Havia já cinco dias de movimento com paragens e avanços coordenados a partir do Estado-Maior General.
- Senhor coronel, só no dia D-1 se avistará com o comandante Kara Podre que está de momento a fazer pente na região à volta para impedir reagrupamentos de pequenas bolsas e reforço ao nosso alvo. O comandante Infeliz e a tropa que lhe sobrou dizem também que estão com moral elevada e prontos a integrar a CLK, no dia D-2. - A ordem do operador de rádio, às ordens do general Dilaji, indicava ainda uma paragem no campo da Eka e uma marcha de cinco quilómetros em direcção a Kazengu. Uma intromissão no sistema de comunicação inimiga seria feita apontando a progressão naquele sentido, ao que a coluna recuaria ao Alto Dondo e apanhar a EN 120 que conduz à Munenga e desta para o objectivo. A ordem dada ao coronel Boni rezava ainda:
- Efectuar paragem no horizonte C3/D-2 e integrar o efectivo recuado.
Ngandu, bússola à frente, mapa na mão, calculou a distância, introduziu as coordenadas, soltou um curto alarme e soltou um morteiro e mais outro. Apenas os soltou sem saber o que havia no destino.
- Bum! - Rebentou o primeiro no meio do aquartelamento precário.
- Bum! Rebentou outro com maior intensidade, pois calhou numa pedra plana que levou estilhaços de aço e de brita ao encontro da companhia de civis armados na aurora para irem "fazer barulho com disparos" ao lado dos homens do Man-Babas.
Ao segundo rebentamento, a companhia ficou desfeita.
- Ai wé, ndifa! - Gritou o chefe atingido, provocando a dispersão do povo-armado que voltaria às suas aldeias do makyakya e xilimina de todas as noites.

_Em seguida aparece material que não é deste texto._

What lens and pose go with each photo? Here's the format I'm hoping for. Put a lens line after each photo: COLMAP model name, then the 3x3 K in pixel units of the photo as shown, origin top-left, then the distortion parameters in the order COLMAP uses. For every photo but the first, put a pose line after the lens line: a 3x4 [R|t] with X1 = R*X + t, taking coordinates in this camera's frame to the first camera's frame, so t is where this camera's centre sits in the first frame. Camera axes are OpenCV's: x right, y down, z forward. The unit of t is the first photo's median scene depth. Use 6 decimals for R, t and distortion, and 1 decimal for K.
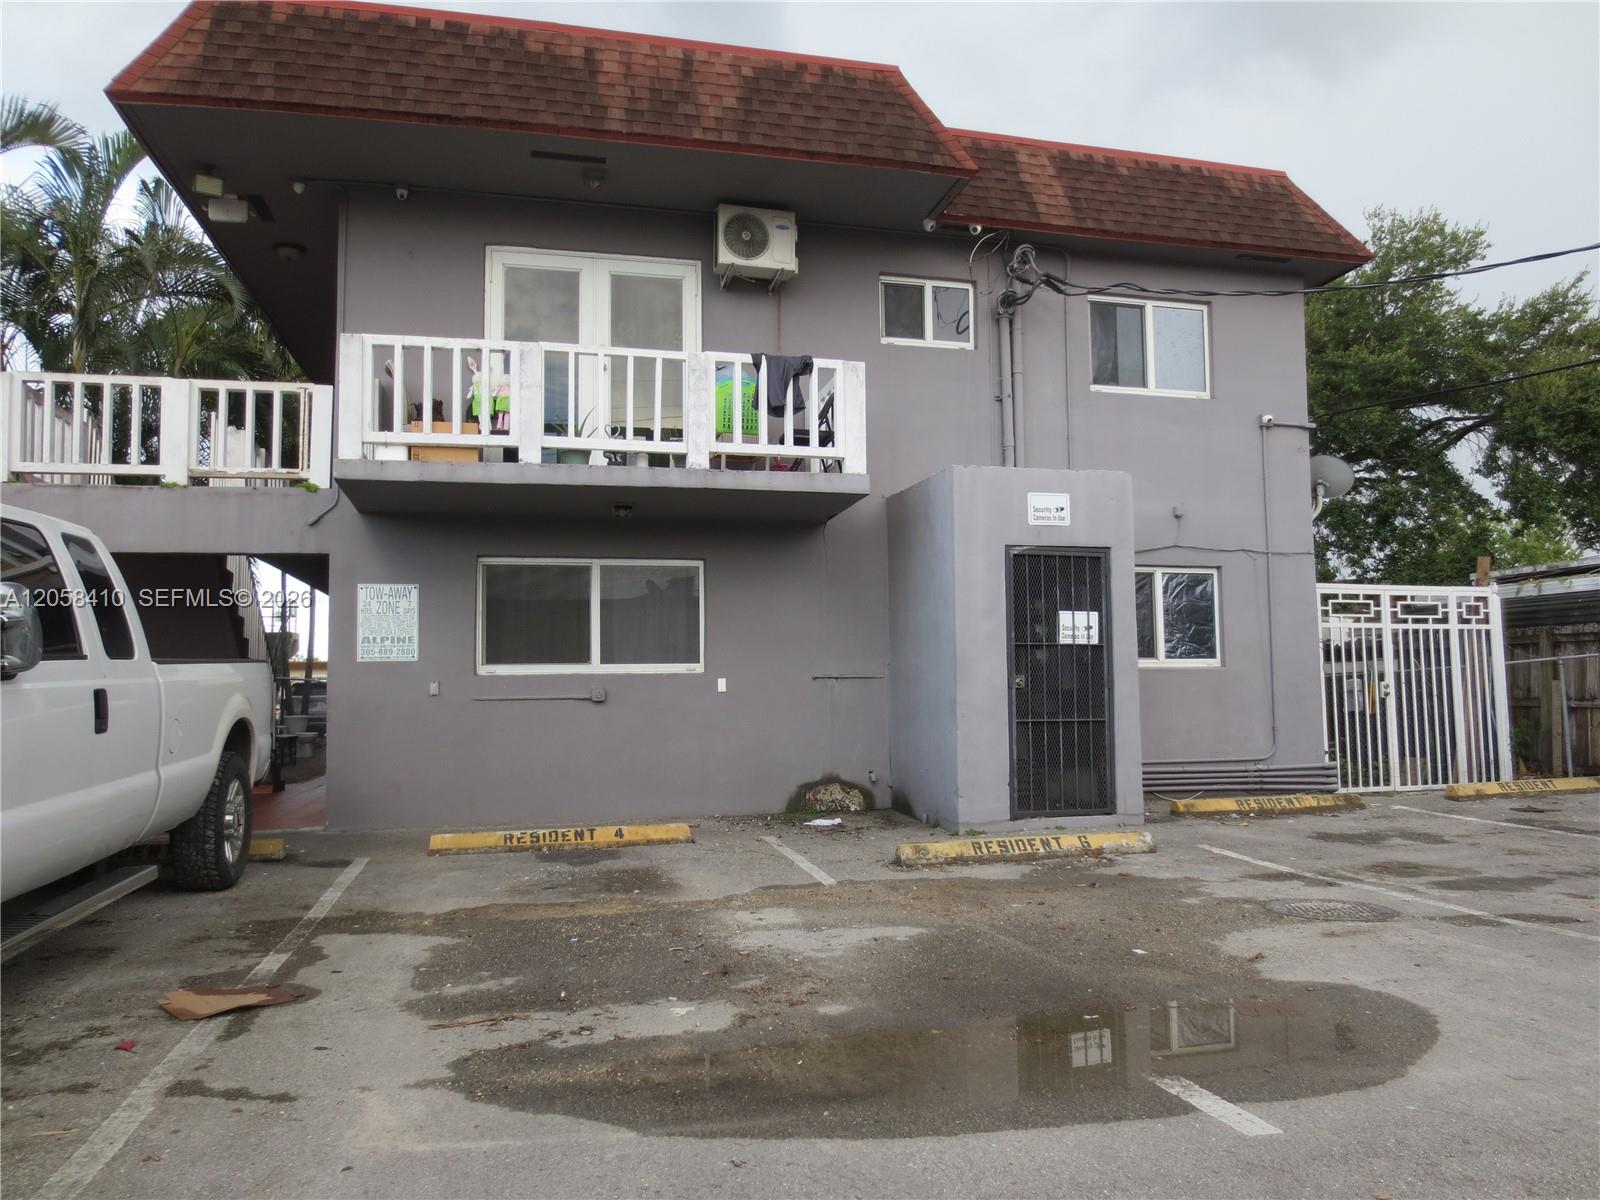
lens RADIAL K [[1145.9, 0, 800.9], [0, 1145.9, 653.6], [0, 0, 1]] dist [-0.081886, 0.060603]
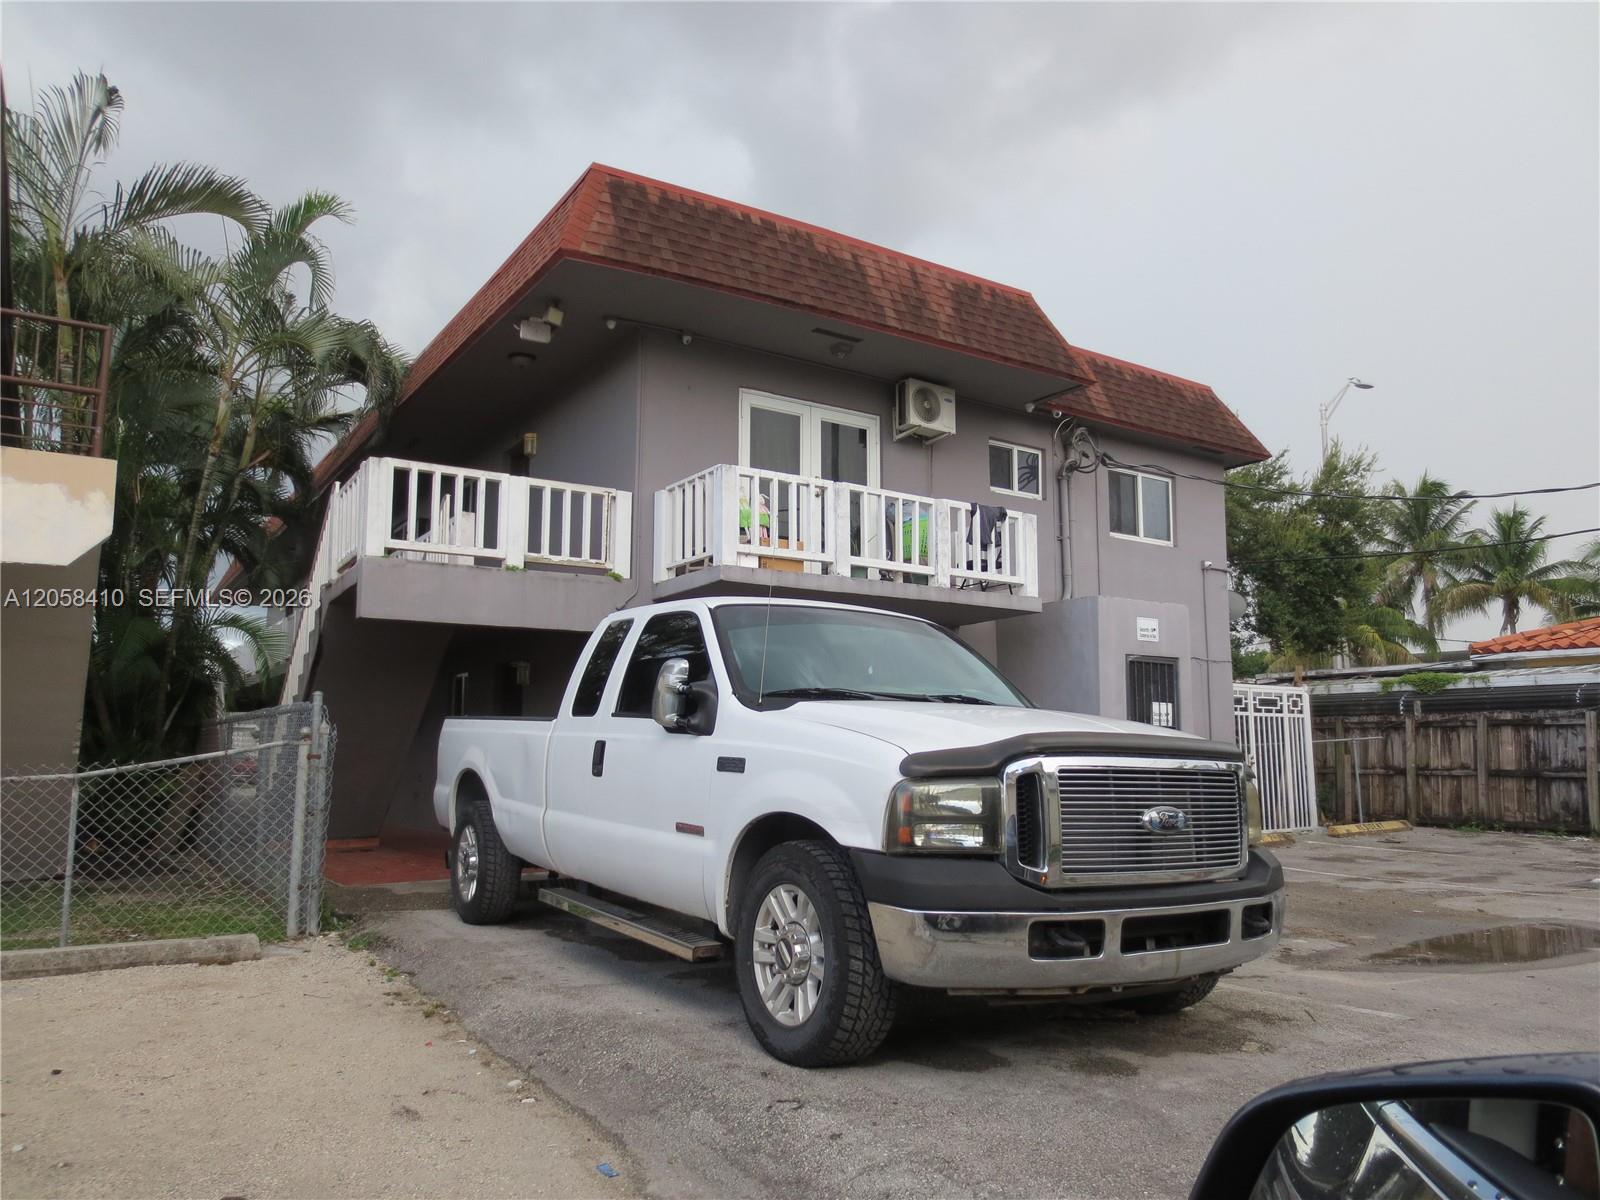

- Quando a morte te pode visitar a qualquer hora, todo o instante de vida deve ser festa. - Dizia-se pelas aldeias visitadas pela guerra e por isso, fosse em presença de forcas armadas do povo ou do inimigo, o povo comia o que conseguia, bebia se walende e fazia xilimina, folguedo com batuques e guitarras de fabrico artesanal.
Depois do lançamento das batatas, a Coluna de Libertação de Kalulu continuou a marcha. Infeliz, Kara Podre e suas tropas, todos conhecedores da geografia e das aldeias com propensão para acolher e apoiar logisticamente a rebelião, já estavam integrados na CLK.
Enquanto os comandantes da região faziam o balanço e o ponto de situação no terreno, bem como confirmavam as cartas trazidas por Bonifácio, Ngandu apensava no que podia ser a consequência ou a perda material daquelas duas bazucas perdidas.
- Aonde foram? O que encontraram? E se uma tiver caído na kinda duma velhota a caminho da lavra? E se outra matar um boi, quem vai se aproveitar da carne? E se cair na lagoa de um rio, quem vai recolher o peixe? - Era a última paragem. Aproximava-se o Dia D.